2019年3月14日放送の『プレバト才能ランキング』は、「俳句・いけばな」の査定でした。
俳句では久しぶりのフジモンさん。
前回の放送で出演されてましたから、2本撮りだったのでしょう(笑)。永世名人に一歩踏み出せるかどうか気になります。フジモンワールドな俳句に期待ですね。
キスマイの横尾さんはずっと「現状維持」が続いてますけど、昇格できるのかというのも気になるポイント!
それと初登場の乙武洋匡さん。乙武さんって本の歴代売り上げ第4位なんですよねー。
前にニュースで見たことがありますけど、改めてすごい大ベストセラーだったんだなぁと驚きます。
480万8,000部の売り上げ部数になります。480万か…。本が売れない現在ではとてつもない数字ですよね。
ちなみに書籍歴代売り上げ5位はこうでした
▽
書籍歴代売り上げベスト5
- 窓際のトットちゃん 580万9,500部
- 道をひらく 511万部
- ハリー・ポッターと賢者の石 509万部
- 五体不満足 480万8,000部
- バカの壁 437万8,000部
トットちゃんが1位なんですね。すごいや。
「いけばな査定」では三上さんが特待生昇格試験に挑みますけど、もうずっと三上さんだけしか出ていない印象が(笑)。
プレバトって出演者の登場が集中しますよね。
元宝塚の方ってどうしたんだろう?面白いのに。
俳句の査定ランキング
◆俳句のお題:「春の引っ越し」
◆査定される人
コロッケさん、乙武洋匡さん、手塚理美さん、みちょぱさん、藤井隆さん
名人3段 横尾渉さん(Kis-My-Ft2)
名人10段 藤本敏史さん(FUJIWARA)
◆俳句の先生 夏井いつき先生
最下位5位(才能なし)「コロッケ」20点
巣立ちの日
母の心は
春出水
(初めて「東京に行く」とき母とケンカをした。「旅立ち」というのも変だし、格好つけて「巣立ち」。「春出水」は雪がとけて水になっていく、そのくらい母の心は悲しいと後から聞いたので、それを詠んだ句)
◆夏井先生の添削後
巣立つ子へ
春のさみしき
心かな
◆夏井先生の添削
自分で素晴らしく母の気持ちを詠んだ気になっているだけ。
「春出水」を比喩に使っているという問題。季語を比喩に使ってダメなことはないが、下手な使い方をしてはダメ。この句の場合の「春出水」は、雪解けの水というよりも巣立っていく子へのお母さんの春の想いを伝えたい、ということだろうと思う。であれば、強調した比喩に持っていかなくても、お母さんの気持ちは「春」という季語だけでも十分に伝えることができる。
◆ ◆ ◆ ◆ ◆
- [課題]
#1 本文で夏井先生は、コロッケさんの句の「春出水」を強調した比喩にしなくてもよいとしています。その理由を本文に沿って一〜三文で説明してください。
#2 本文のうち「前にニュースで見たことがあり」から「プレバトって出演者の登場が集中しますよね。」までの部分を、一字も変えずに書き写してください。
答えるときは本文だけを使ってください。

- [記録一覧]
◆ ◆ ◆ ◆ ◆
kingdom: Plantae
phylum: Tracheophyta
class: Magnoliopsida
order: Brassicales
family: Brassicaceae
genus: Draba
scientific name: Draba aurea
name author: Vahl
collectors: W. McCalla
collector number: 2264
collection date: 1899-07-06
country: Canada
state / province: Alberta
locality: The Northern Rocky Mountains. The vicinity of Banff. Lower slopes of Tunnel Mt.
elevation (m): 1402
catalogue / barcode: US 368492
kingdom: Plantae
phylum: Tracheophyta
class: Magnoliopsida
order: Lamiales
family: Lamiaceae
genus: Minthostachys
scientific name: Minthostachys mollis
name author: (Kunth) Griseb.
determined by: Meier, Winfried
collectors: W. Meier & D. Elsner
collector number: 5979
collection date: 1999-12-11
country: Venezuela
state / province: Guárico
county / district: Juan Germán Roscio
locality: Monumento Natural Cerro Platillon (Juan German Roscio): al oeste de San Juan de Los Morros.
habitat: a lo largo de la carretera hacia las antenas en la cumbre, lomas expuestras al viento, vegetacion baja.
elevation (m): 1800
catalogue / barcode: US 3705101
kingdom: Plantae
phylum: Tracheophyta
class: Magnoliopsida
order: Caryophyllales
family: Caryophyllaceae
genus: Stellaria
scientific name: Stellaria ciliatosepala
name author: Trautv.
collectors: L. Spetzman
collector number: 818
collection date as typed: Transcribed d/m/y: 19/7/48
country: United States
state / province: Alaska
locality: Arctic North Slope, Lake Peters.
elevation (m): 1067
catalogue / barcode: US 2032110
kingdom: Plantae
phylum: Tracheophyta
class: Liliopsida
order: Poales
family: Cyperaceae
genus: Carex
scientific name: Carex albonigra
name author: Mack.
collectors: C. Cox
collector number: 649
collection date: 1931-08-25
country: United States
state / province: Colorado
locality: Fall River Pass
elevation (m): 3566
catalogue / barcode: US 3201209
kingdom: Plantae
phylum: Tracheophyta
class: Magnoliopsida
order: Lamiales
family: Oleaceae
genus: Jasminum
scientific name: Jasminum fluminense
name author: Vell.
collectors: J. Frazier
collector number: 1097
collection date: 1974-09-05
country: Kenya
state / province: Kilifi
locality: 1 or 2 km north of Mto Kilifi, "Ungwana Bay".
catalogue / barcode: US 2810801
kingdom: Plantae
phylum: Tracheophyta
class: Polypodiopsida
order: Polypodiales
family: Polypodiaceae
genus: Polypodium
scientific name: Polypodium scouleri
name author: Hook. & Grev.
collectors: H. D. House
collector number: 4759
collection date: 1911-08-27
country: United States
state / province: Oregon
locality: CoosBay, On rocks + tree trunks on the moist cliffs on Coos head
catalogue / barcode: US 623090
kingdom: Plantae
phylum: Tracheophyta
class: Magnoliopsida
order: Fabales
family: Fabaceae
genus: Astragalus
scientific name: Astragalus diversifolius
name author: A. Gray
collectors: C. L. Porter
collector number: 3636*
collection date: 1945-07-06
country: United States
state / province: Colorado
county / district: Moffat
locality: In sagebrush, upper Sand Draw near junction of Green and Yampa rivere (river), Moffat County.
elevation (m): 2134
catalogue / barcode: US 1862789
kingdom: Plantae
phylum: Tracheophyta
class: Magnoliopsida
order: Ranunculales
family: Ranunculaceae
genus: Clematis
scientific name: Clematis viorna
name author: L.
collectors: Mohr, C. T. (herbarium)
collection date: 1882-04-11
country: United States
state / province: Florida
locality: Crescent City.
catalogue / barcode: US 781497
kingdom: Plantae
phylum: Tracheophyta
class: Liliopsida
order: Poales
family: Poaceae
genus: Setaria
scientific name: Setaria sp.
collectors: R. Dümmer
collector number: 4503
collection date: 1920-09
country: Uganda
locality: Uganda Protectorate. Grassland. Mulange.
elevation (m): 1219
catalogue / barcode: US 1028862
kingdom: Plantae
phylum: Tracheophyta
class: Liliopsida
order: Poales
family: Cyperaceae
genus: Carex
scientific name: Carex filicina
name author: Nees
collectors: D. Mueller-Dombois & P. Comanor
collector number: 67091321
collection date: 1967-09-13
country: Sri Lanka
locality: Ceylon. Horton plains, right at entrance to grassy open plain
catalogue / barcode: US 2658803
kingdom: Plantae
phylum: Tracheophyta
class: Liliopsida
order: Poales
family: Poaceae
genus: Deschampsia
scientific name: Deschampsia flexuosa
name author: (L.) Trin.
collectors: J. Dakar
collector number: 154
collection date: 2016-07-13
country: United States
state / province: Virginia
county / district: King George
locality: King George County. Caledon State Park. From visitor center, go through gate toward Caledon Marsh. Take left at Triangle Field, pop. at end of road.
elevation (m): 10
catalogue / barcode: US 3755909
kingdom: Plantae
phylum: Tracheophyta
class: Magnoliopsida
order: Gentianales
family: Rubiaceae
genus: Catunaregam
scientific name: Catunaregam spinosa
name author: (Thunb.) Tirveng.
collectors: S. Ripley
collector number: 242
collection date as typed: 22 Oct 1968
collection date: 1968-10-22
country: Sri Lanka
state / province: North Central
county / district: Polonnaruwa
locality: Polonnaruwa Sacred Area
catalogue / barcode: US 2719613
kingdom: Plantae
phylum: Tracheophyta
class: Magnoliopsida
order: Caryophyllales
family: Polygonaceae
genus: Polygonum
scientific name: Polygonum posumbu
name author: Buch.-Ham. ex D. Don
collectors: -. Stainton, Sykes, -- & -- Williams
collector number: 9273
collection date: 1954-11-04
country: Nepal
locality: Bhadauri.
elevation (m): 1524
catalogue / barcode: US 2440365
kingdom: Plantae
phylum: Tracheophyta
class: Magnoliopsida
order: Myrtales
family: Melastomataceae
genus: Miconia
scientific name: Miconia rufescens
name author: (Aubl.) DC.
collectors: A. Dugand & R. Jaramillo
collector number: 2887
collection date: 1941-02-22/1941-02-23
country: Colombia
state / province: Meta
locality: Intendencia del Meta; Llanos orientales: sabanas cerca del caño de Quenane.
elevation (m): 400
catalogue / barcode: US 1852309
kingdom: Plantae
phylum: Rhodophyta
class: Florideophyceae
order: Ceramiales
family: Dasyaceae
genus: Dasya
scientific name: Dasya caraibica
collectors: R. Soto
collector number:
◆ ◆ ◆ ◆ ◆
- [解答一覧]
#1 この句で伝えたいのは、雪解けの水というより、巣立っていく子へのお母さんの春の想いだろうと考えられるからです。そうであれば、お母さんの気持ちは「春」という季語だけでも十分に伝えられる、と述べています。

#2
前にニュースで見たことがありますけど、改めてすごい大ベストセラーだったんだなぁと驚きます。
480万8,000部の売り上げ部数になります。480万か…。本が売れない現在ではとてつもない数字ですよね。
ちなみに書籍歴代売り上げ5位はこうでした
▽
書籍歴代売り上げベスト5
- 窓際のトットちゃん 580万9,500部
- 道をひらく 511万部
- ハリー・ポッターと賢者の石 509万部
- 五体不満足 480万8,000部
- バカの壁 437万8,000部
トットちゃんが1位なんですね。すごいや。
「いけばな査定」では三上さんが特待生昇格試験に挑みますけど、もうずっと三上さんだけしか出ていない印象が(笑)。
プレバトって出演者の登場が集中しますよね。